Ramblings of an aging IT geek
← Ramblings of an aging IT geek
debugging

three days for a missing lock

A flaky failure that only showed up under load turned out to be a classic check-then-act race, and the three days it took to find were mostly spent doubting the evidence.

A terminal showing a bug

It took three days. The fix was four lines. That ratio is the whole story of debugging, really, and I'm writing it down partly as a postmortem and partly as therapy.

The symptom was a job that occasionally processed the same record twice. Not often. Maybe one run in a few hundred, and only on the busy service, never on staging where I could actually watch it. That "never on staging" should have told me something immediately, because the difference between staging and production wasn't the code, it was the concurrency. Staging ran one worker. Production ran twelve.

A close up of source code on a screen

I spent the first day looking in the wrong place entirely. I was convinced it was the queue redelivering messages, because that's the obvious culprit and I'd been bitten by it before. I added logging, I checked ack timings, I read the broker docs more carefully than I'd ever wanted to. The queue was innocent. Each message was delivered exactly once. The duplication was happening inside our own code, after delivery, which is a much more uncomfortable thing to discover.

Day two was spent not believing my own logs. I'd added a log line that printed the record id and the worker id at the moment of claiming a record, and there it was in black and white: two different workers, same record id, timestamps a few milliseconds apart. The pattern was textbook. We checked whether a record was claimed, then claimed it, in two separate statements. Between the check and the act, another worker did the same check, saw the same "not claimed", and off they both went. Classic check-then-act, the oldest race in the book, and I'd written it myself eighteen months ago without a second thought.

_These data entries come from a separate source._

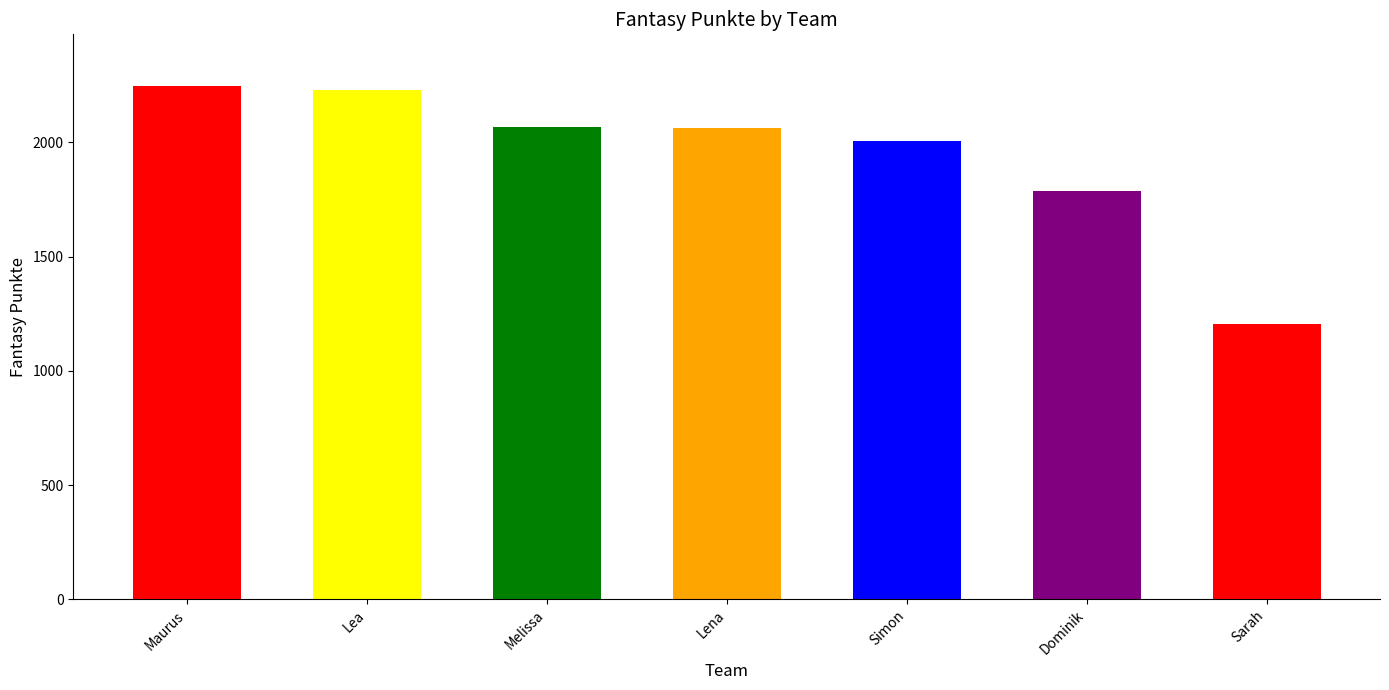

What is the smallest value displayed?

1207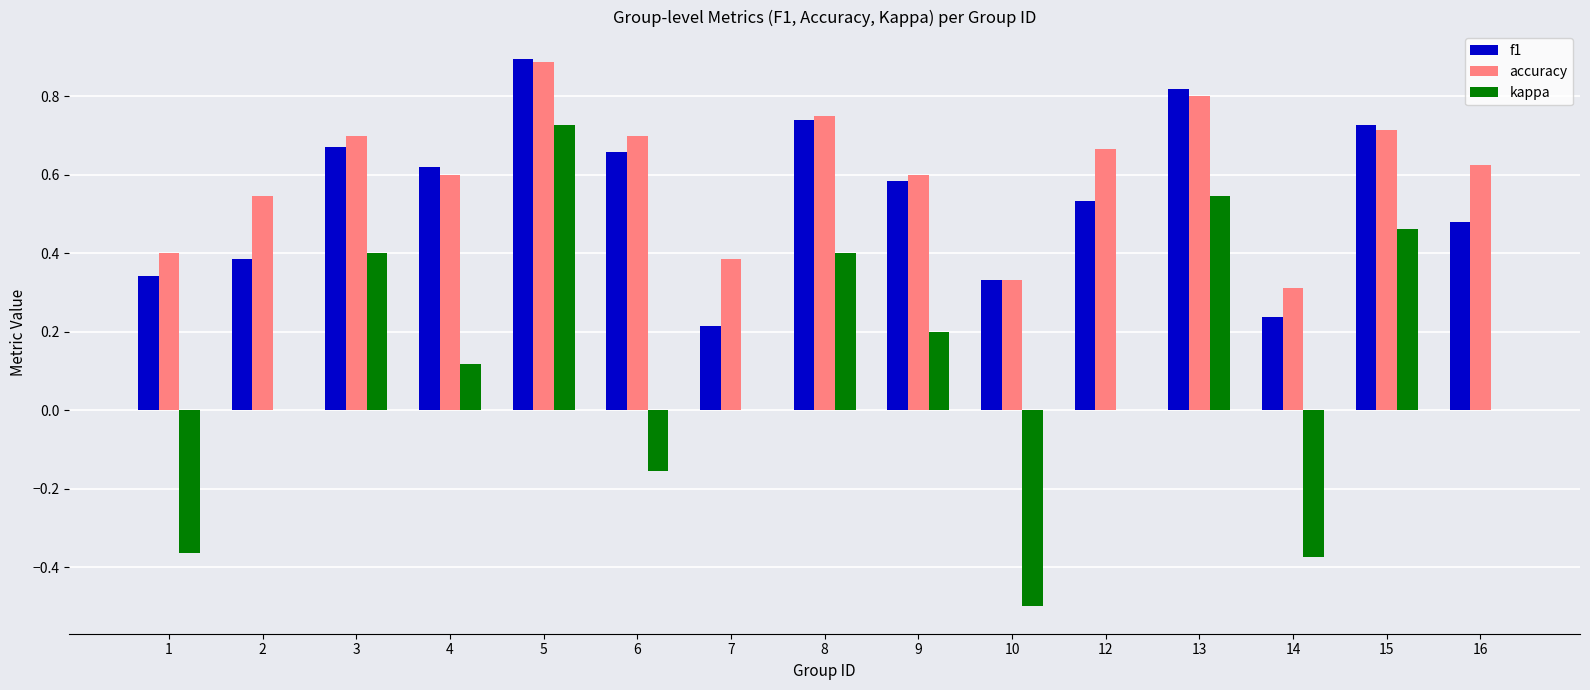

At which label is f1 closest to 0?

7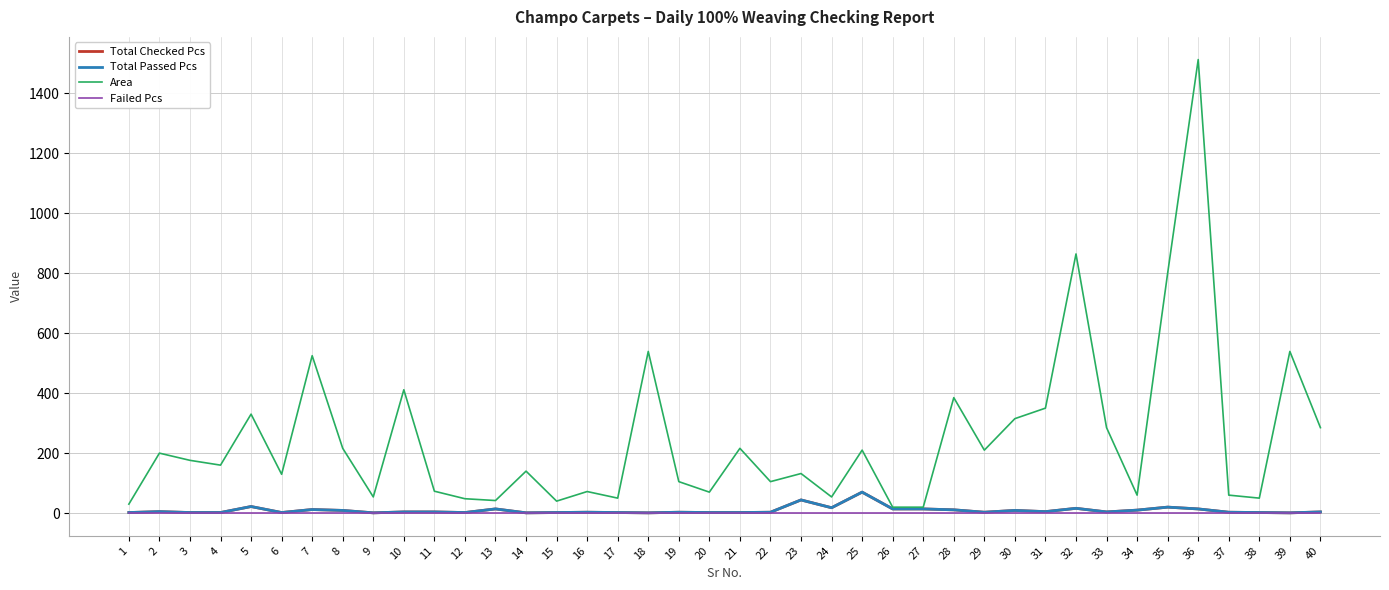

True or false: Total Checked Pcs and Failed Pcs cross at least once.

False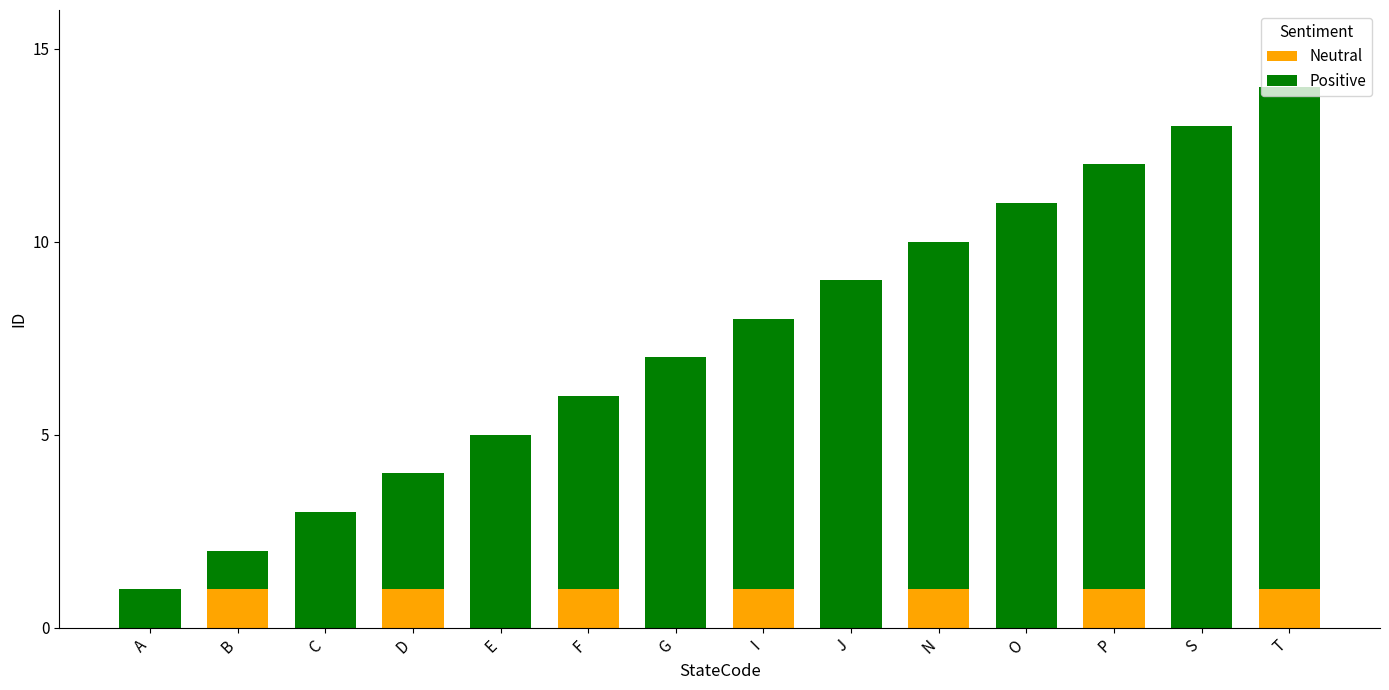

True or false: Neutral has a value of 2 at N.

False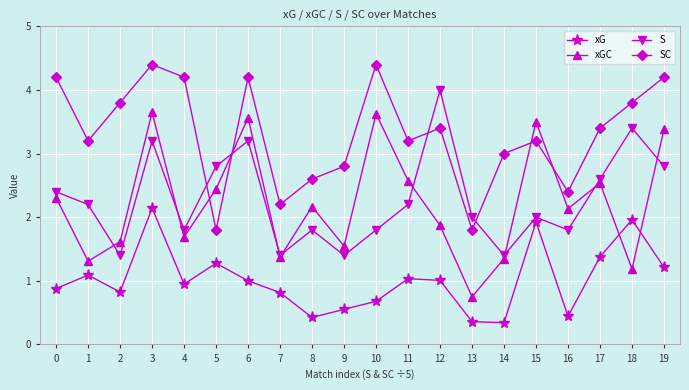

What is the value of the xG point at the 10th from the left?

0.6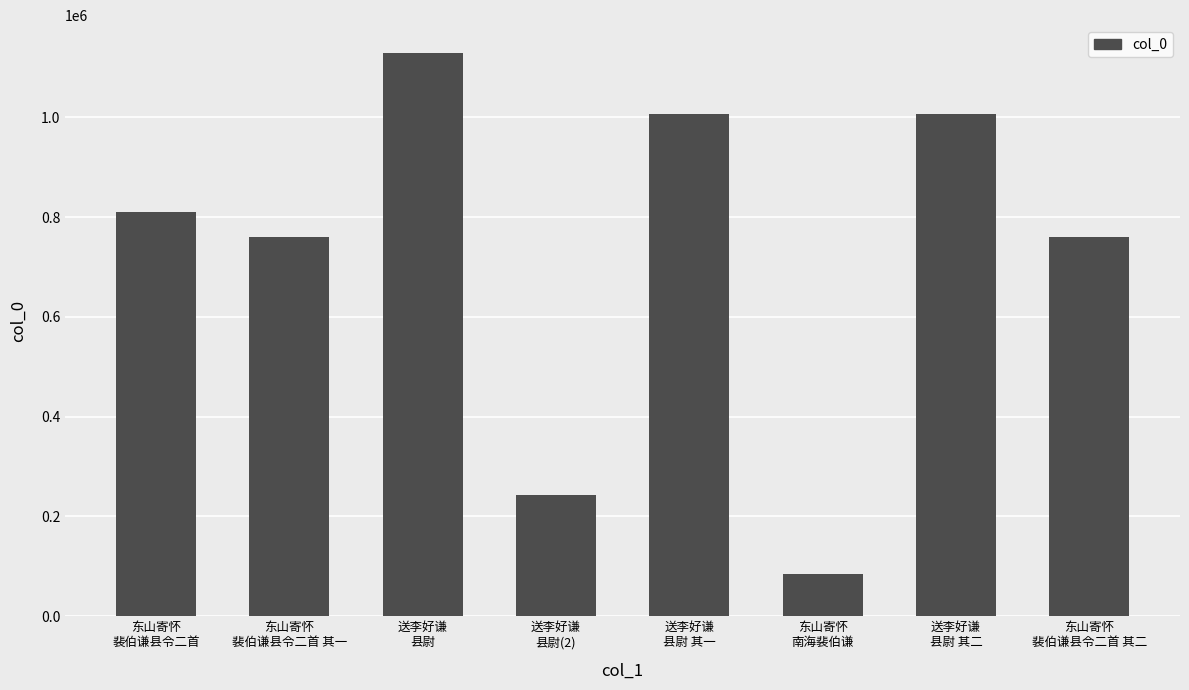

What is the difference between the second highest and second lowest values?

763945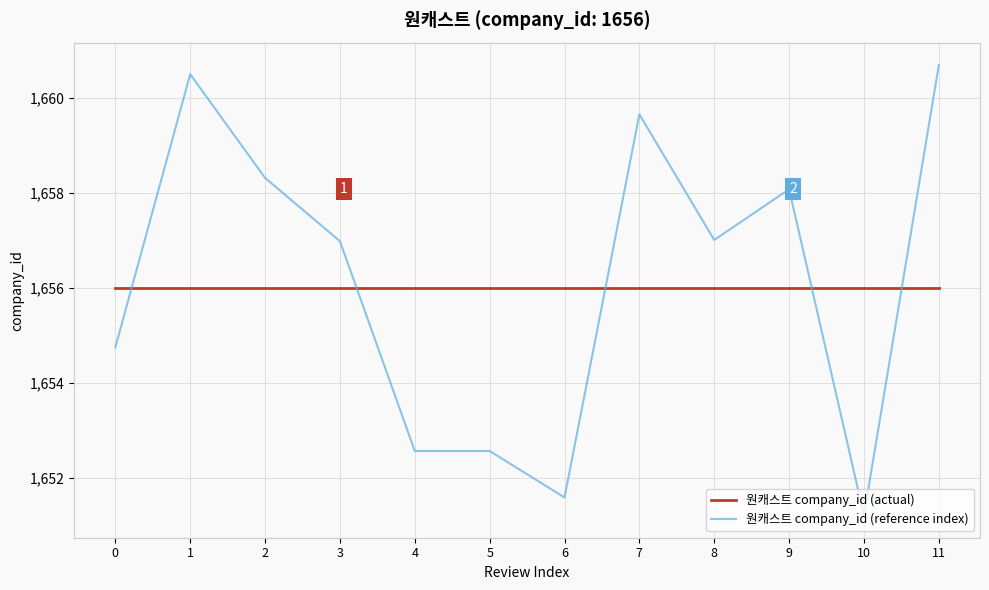

Reading left to right, extract all data points from this chart.

원캐스트 company_id (actual): 1656.0	1656.0	1656.0	1656.0	1656.0	1656.0	1656.0	1656.0	1656.0	1656.0	1656.0	1656.0
원캐스트 company_id (reference index): 1654.7	1660.5	1658.3	1657.0	1652.6	1652.6	1651.6	1659.7	1657.0	1658.1	1651.2	1660.7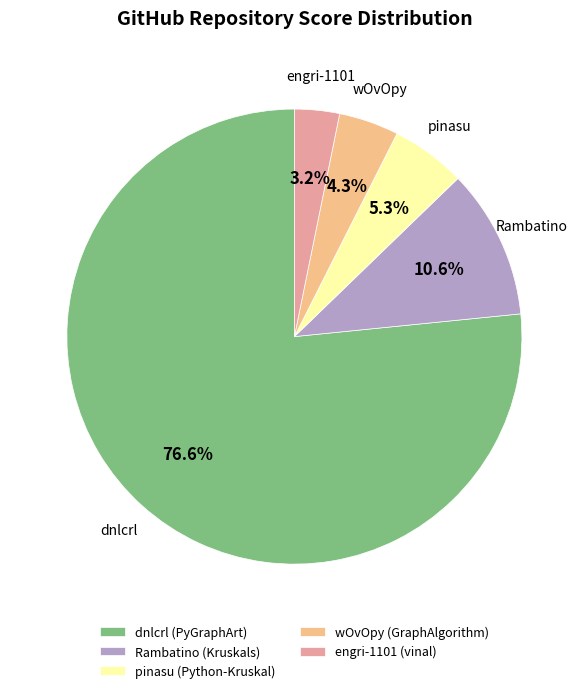

How many segments does this pie chart have?

5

The reason it took a third day is that I didn't trust the simple explanation. It felt too easy. So I went looking for something cleverer, some subtle reordering or a caching layer lying to me, and there wasn't one. The boring answer was the right answer. The select and the update needed to be one atomic operation, so I moved the claim into a single statement that updates the row to "claimed by me" only where it's currently unclaimed, and uses the affected-row count to decide who won. One writer wins, everyone else gets zero rows back and moves on.

UPDATE jobs
SET claimed_by = :worker, claimed_at = now()
WHERE id = :id AND claimed_by IS NULL;

No duplicates since. The lesson I keep relearning is that races hide in the gap between two statements that look like one thought in your head. The database doesn't share your head. And the second lesson, the one I actually want to remember, is to suspect the simple explanation first and only reach for clever once boring has genuinely been ruled out. I reached for clever on day one and it cost me two.